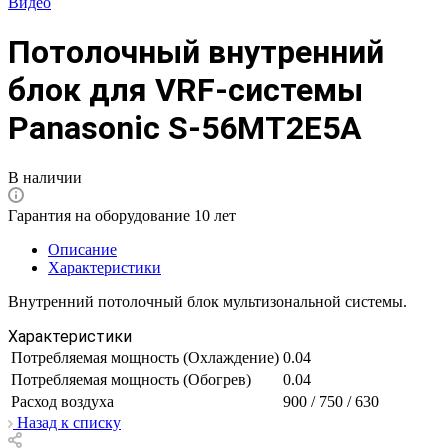
Видео
Потолочный внутренний
блок для VRF-системы
Panasonic S-56MT2E5A
В наличии
Гарантия на оборудование 10 лет
Описание
Характеристики
Внутренний потолочный блок мультизональной системы.
Характеристики
Потребляемая мощность (Охлаждение)
0.04
Потребляемая мощность (Обогрев)
0.04
Расход воздуха
900 / 750 / 630
Назад к списку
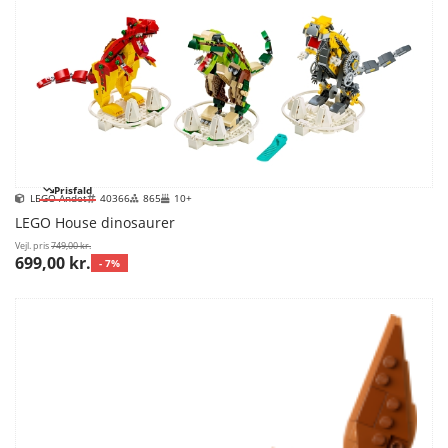
Prisfald
LEGO Andet
40366
865
10+
LEGO House dinosaurer
Vejl. pris
749,00 kr.
699,00 kr.
- 7%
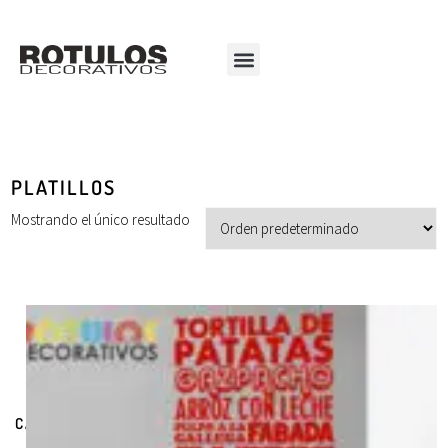
PLATILLOS
Mostrando el único resultado
CATEGORÍAS DE PRODUCTOS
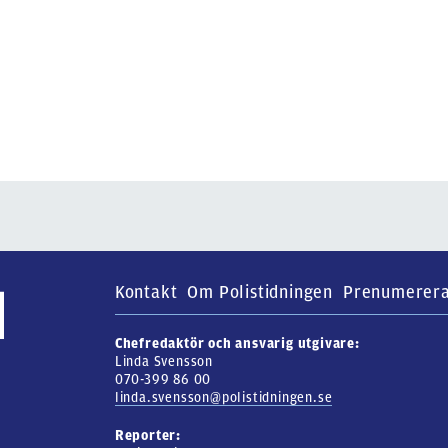
Kontakt
Om Polistidningen
Prenumerer
Chefredaktör och ansvarig utgivare:
Linda Svensson
070-399 86 00
linda.svensson@polistidningen.se
Reporter:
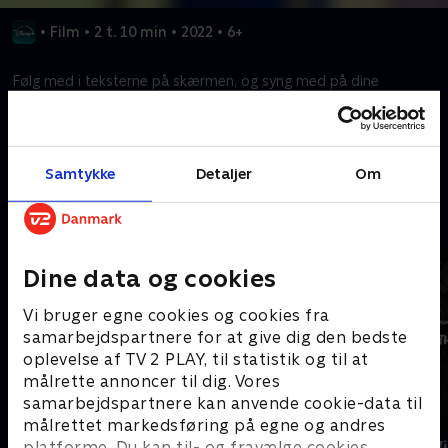
•
Film
•
2 t. 10 min
•
2022
•
6+
Følg med i teksterne på skærmen, og syng med på dine
yndlingssange fra Mary Poppins vender tilbage.
Kræver tilkøb
Samtykke
Detaljer
Om
Mere indhold fra Disney+
Dine data og cookies
Vi bruger egne cookies og cookies fra
samarbejdspartnere for at give dig den bedste
oplevelse af TV 2 PLAY, til statistik og til at
målrette annoncer til dig. Vores
samarbejdspartnere kan anvende cookie-data til
målrettet markedsføring på egne og andres
The Shards
Star Wars: V
platforme. Du kan til- og fravælge cookies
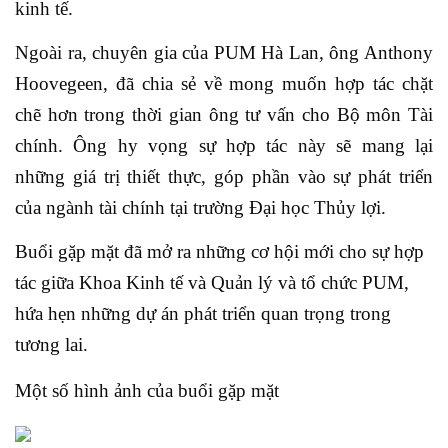
kinh tế.
Ngoài ra, chuyên gia của PUM Hà Lan, ông Anthony
Hoovegeen, đã chia sẻ về mong muốn hợp tác chặt
chẽ hơn trong thời gian ông tư vấn cho Bộ môn Tài
chính. Ông hy vọng sự hợp tác này sẽ mang lại
những giá trị thiết thực, góp phần vào sự phát triển
của ngành tài chính tại trường Đại học Thủy lợi.
Buổi gặp mặt đã mở ra những cơ hội mới cho sự hợp
tác giữa Khoa Kinh tế và Quản lý và tổ chức PUM,
hứa hẹn những dự án phát triển quan trọng trong
tương lai.
Một số hình ảnh của buổi gặp mặt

## Instructions for the task
Convert all of the text in the material above into a JSON list of strings with one string per line, omitting blank lines and leaving out the pictures.

## Completed exercise
[
  "Видео",
  "Потолочный внутренний",
  "блок для VRF-системы",
  "Panasonic S-56MT2E5A",
  "В наличии",
  "Гарантия на оборудование 10 лет",
  "Описание",
  "Характеристики",
  "Внутренний потолочный блок мультизональной системы.",
  "Характеристики",
  "Потребляемая мощность (Охлаждение)",
  "0.04",
  "Потребляемая мощность (Обогрев)",
  "0.04",
  "Расход воздуха",
  "900 / 750 / 630",
  "Назад к списку",
  "Prisfald",
  "LEGO Andet",
  "40366",
  "865",
  "10+",
  "LEGO House dinosaurer",
  "Vejl. pris",
  "749,00 kr.",
  "699,00 kr.",
  "- 7%",
  "PLATILLOS",
  "Mostrando el único resultado",
  "CATEGORÍAS DE PRODUCTOS",
  "Kontakt",
  "Om Polistidningen",
  "Prenumerer",
  "Chefredaktör och ansvarig utgivare:",
  "Linda Svensson",
  "070-399 86 00",
  "linda.svensson@polistidningen.se",
  "Reporter:",
  "•",
  "Film",
  "•",
  "2 t. 10 min",
  "•",
  "2022",
  "•",
  "6+",
  "Følg med i teksterne på skærmen, og syng med på dine",
  "yndlingssange fra Mary Poppins vender tilbage.",
  "Kræver tilkøb",
  "Samtykke",
  "Detaljer",
  "Om",
  "Mere indhold fra Disney+",
  "Dine data og cookies",
  "Vi bruger egne cookies og cookies fra",
  "samarbejdspartnere for at give dig den bedste",
  "oplevelse af TV 2 PLAY, til statistik og til at",
  "målrette annoncer til dig. Vores",
  "samarbejdspartnere kan anvende cookie-data til",
  "målrettet markedsføring på egne og andres",
  "The Shards",
  "Star Wars: V",
  "platforme. Du kan til- og fravælge cookies",
  "kinh tế.",
  "Ngoài ra, chuyên gia của PUM Hà Lan, ông Anthony",
  "Hoovegeen, đã chia sẻ về mong muốn hợp tác chặt",
  "chẽ hơn trong thời gian ông tư vấn cho Bộ môn Tài",
  "chính. Ông hy vọng sự hợp tác này sẽ mang lại",
  "những giá trị thiết thực, góp phần vào sự phát triển",
  "của ngành tài chính tại trường Đại học Thủy lợi.",
  "Buổi gặp mặt đã mở ra những cơ hội mới cho sự hợp",
  "tác giữa Khoa Kinh tế và Quản lý và tổ chức PUM,",
  "hứa hẹn những dự án phát triển quan trọng trong",
  "tương lai.",
  "Một số hình ảnh của buổi gặp mặt"
]